Is Capital Gains Tax Owed on Car Lease Trade-In?

I think it has been established if you buy a car and it has appreciated in value, when the car is sold or traded-in for a net profit, capital gains tax is owed. 

 

I think it has also been established if you lease a car, buy-out the car, and in-turn sell the car for a net profit (where sale > buyout), capital gains tax is also owed. 

 

So what happens when you trade-in a lease (car A) that has positive equity, as part of a deal to buy a different car (car B)? In other words, the dealer is willing to pay more than the buyout amount for the lease. Thus you have a net profit, that is subtracted from the cost of car B.

 

I could see one reasoning capital gains tax is owed on the net profit from the lease trade-in (where dealer buyout > lease buyout). Since technically the lease trade-in is a different transaction than the purchase of car B.

 

On the other hand, the customer (lessee) never owned the lease car A (i.e. did not hold title).
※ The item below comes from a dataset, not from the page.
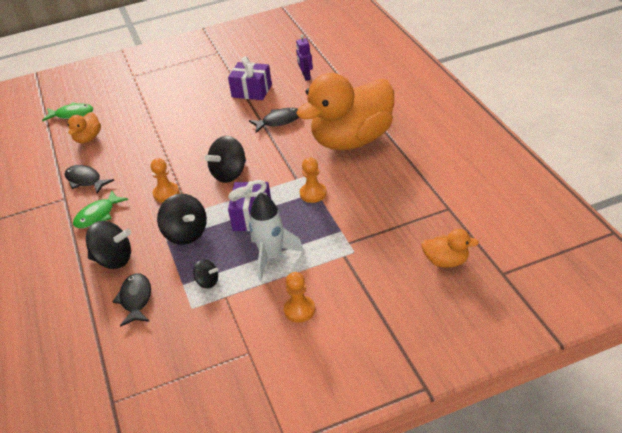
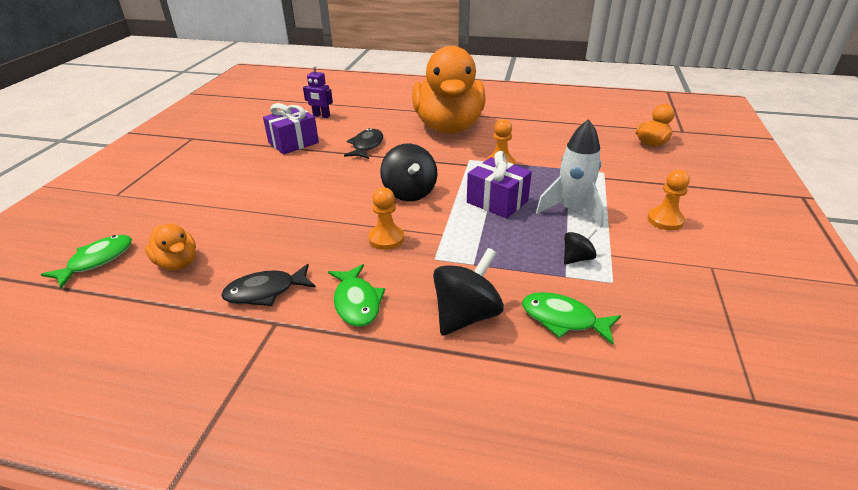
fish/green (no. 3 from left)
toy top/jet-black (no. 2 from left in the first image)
The bank (lessor) owned the lease. Thus how could the lessee make a sale and profit from a car they never owned? Also overall, there was not a profit; actually a "loss" from the purchase of car B.

 

Finally, the basis tracking of car B starts to get ambiguous. I assume the basis of car B is not the actual total that they paid, but rather the amount before the net trade-in was deducted?